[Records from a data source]
#####

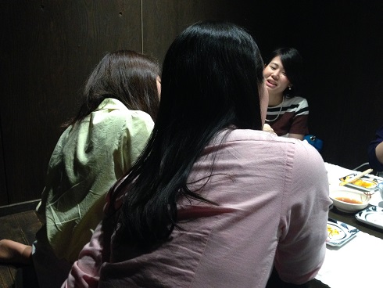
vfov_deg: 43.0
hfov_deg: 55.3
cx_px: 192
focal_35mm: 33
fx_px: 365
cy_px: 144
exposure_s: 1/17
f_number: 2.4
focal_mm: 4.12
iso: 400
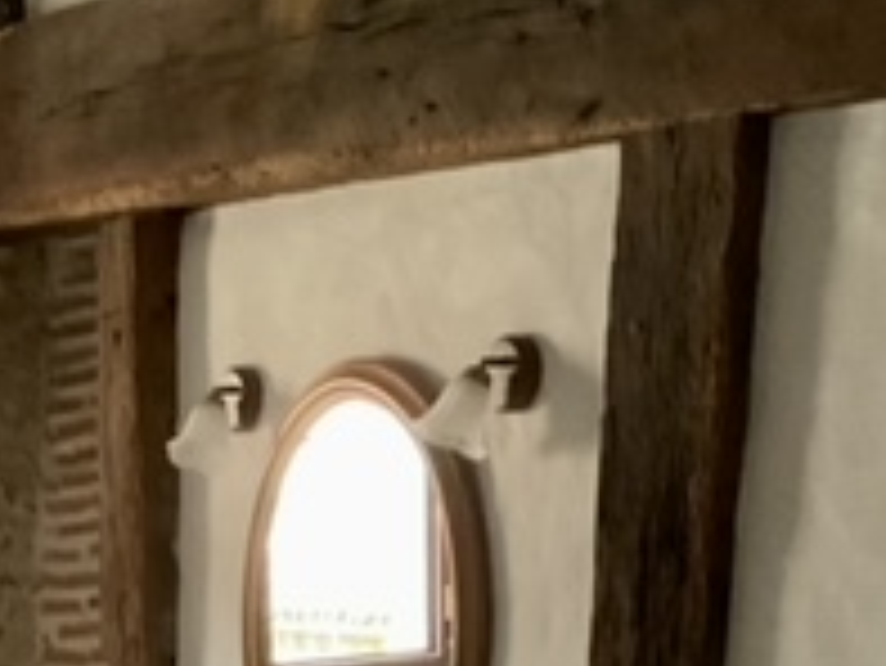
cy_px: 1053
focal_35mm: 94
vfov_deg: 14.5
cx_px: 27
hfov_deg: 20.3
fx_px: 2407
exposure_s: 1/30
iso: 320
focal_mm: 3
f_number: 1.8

#####

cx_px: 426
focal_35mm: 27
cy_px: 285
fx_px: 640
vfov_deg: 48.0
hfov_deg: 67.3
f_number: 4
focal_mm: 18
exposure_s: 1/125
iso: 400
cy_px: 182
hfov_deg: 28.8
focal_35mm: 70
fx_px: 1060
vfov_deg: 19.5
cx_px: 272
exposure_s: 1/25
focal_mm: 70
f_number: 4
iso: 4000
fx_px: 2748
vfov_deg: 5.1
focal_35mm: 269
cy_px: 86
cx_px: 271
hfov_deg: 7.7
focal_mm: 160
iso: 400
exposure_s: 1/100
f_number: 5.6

#####

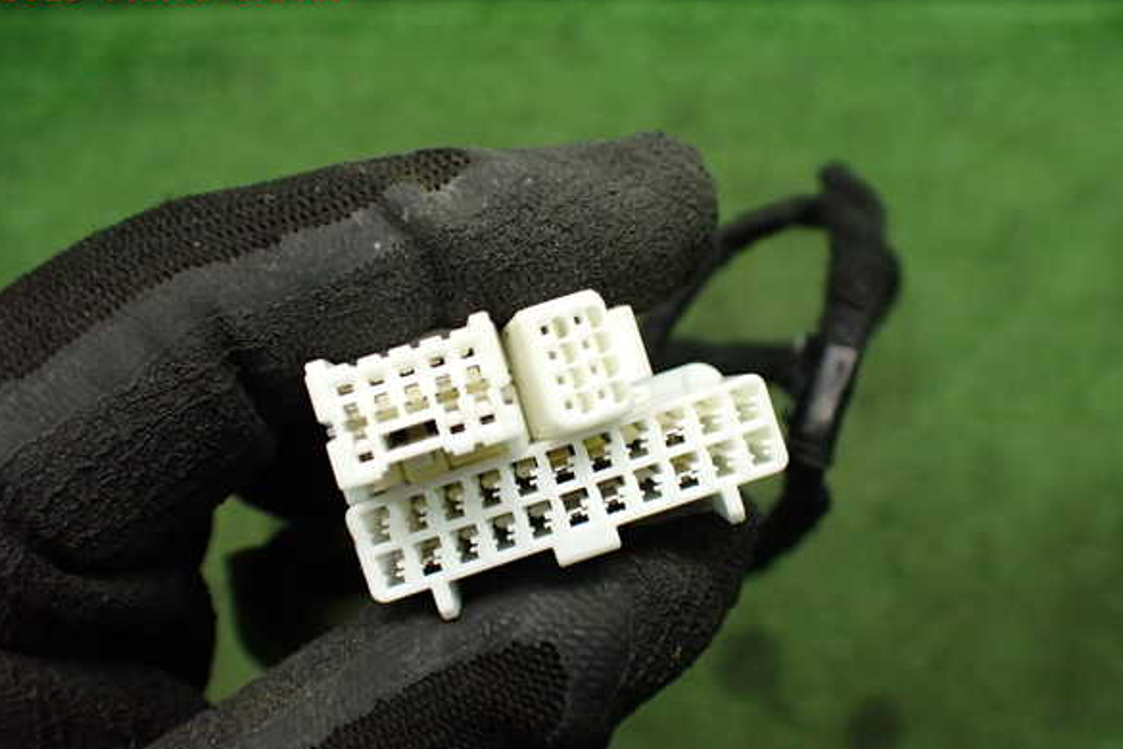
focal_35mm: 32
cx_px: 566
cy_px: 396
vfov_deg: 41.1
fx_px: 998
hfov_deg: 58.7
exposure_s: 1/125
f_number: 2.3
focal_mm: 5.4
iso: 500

#####

**Work required**: Given the records above, return exactly the lines starting at the line containing "exposure_s: 1/25" and ending at the line containing "f_number: 5.6", including both.

**Solution to this exercise**:
exposure_s: 1/25
focal_mm: 70
f_number: 4
iso: 4000
fx_px: 2748
vfov_deg: 5.1
focal_35mm: 269
cy_px: 86
cx_px: 271
hfov_deg: 7.7
focal_mm: 160
iso: 400
exposure_s: 1/100
f_number: 5.6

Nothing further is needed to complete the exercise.